Different configurations of HIGGS offer various tradeoffs between compression ratio, speed, and accuracy. For instance:
- p=1 configurations are simpler but less efficient
- p=2 configurations work well with FLUTE kernels for speed
- p=4 configurations offer better accuracy but may be slower
This flexibility lets developers choose the right balance for their specific application.
Key Benefits of HIGGS
The implications of this research are huge. Today, the most powerful AI models run in the cloud, on massive servers. This requires a constant internet connection, introduces privacy concerns, and creates a dependency on AI companies.

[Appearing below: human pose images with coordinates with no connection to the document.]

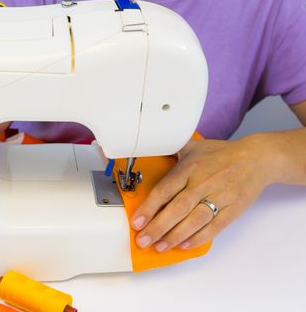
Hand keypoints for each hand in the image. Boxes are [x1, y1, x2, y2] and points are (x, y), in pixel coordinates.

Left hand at [130, 135, 272, 250]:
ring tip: (160, 246)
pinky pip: (215, 227)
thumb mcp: (193, 146)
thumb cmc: (221, 154)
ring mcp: (220, 196)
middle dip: (158, 227)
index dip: (149, 207)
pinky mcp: (233, 208)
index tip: (136, 222)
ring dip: (175, 236)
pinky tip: (184, 245)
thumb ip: (170, 149)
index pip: (165, 189)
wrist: (257, 158)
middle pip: (178, 208)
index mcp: (190, 167)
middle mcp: (204, 182)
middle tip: (143, 240)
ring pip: (195, 220)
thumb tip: (147, 150)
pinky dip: (199, 237)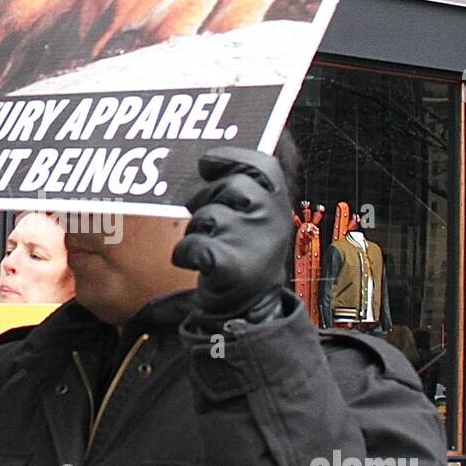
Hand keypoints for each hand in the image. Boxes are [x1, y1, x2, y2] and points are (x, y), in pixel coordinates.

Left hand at [172, 147, 291, 319]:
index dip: (228, 158)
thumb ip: (243, 185)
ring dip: (197, 231)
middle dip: (206, 201)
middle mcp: (271, 217)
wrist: (249, 307)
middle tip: (214, 224)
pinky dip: (186, 255)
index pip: (258, 164)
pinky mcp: (229, 264)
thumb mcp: (258, 216)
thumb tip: (205, 160)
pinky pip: (190, 245)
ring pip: (203, 217)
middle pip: (223, 187)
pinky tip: (202, 264)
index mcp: (279, 201)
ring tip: (215, 248)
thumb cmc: (246, 253)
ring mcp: (252, 240)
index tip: (207, 165)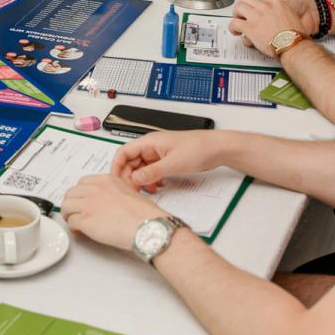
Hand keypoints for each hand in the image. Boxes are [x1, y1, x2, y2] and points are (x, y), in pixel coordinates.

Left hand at [61, 174, 168, 250]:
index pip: (82, 183)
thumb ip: (116, 191)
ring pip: (66, 206)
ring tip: (77, 223)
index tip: (83, 202)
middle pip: (70, 193)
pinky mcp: (86, 220)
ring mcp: (88, 204)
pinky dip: (74, 228)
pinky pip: (70, 222)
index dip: (81, 194)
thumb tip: (108, 200)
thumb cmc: (144, 214)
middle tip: (76, 213)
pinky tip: (81, 232)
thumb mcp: (131, 191)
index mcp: (106, 181)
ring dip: (69, 215)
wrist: (147, 227)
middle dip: (72, 204)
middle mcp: (95, 189)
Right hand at [110, 130, 226, 191]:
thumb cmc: (198, 148)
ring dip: (141, 180)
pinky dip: (151, 180)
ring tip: (147, 191)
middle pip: (131, 161)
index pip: (124, 152)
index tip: (116, 181)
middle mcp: (152, 147)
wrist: (218, 148)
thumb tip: (135, 179)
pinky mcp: (167, 161)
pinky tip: (157, 187)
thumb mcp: (173, 163)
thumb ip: (152, 172)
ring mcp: (159, 154)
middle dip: (129, 176)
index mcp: (149, 142)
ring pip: (141, 168)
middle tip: (132, 191)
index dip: (116, 166)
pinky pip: (152, 171)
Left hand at [230, 0, 316, 48]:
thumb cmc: (295, 35)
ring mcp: (256, 16)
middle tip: (242, 13)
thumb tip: (281, 19)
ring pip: (239, 7)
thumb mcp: (293, 17)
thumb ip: (284, 14)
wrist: (292, 44)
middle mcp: (265, 7)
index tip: (256, 12)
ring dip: (236, 14)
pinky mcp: (249, 27)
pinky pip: (235, 23)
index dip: (256, 6)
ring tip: (237, 21)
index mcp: (277, 3)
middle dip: (242, 5)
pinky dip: (233, 27)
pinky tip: (236, 32)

With HIGGS, the future could look different:
- Run advanced AI models directly on your laptop or phone
- Use AI assistants without an internet connection
- Keep your data private by processing it locally
- Reduce energy consumption and carbon footprint of AI
While the current research focuses on language models, the principles behind HIGGS could potentially apply to other types of AI models, too. This could lead to running advanced AI capabilities like image, video, speech and 3d model generation, speech recognition, translation, video analysis and more. All locally on consumer devices rather than requiring cloud servers.
Wrapping Up
By establishing a direct mathematical relationship between layer-wise errors and model performance, the researchers created a principled way to compress models. This isn’t just a practical hack – it’s based on solid mathematical theory about how neural networks work. That’s why HIGGS can achieve better results than methods that lack this theoretical grounding.
And the most interesting part? HIGGS has many advantages for users. It’s fast. It’s smart. It’s data-free. It works with existing tools. It can compress LLMs so well that you can run them on a regular laptop without breaking a sweat. And maybe best of all? HIGGS proves that innovation doesn’t have to come with a $10,000 GPU bill.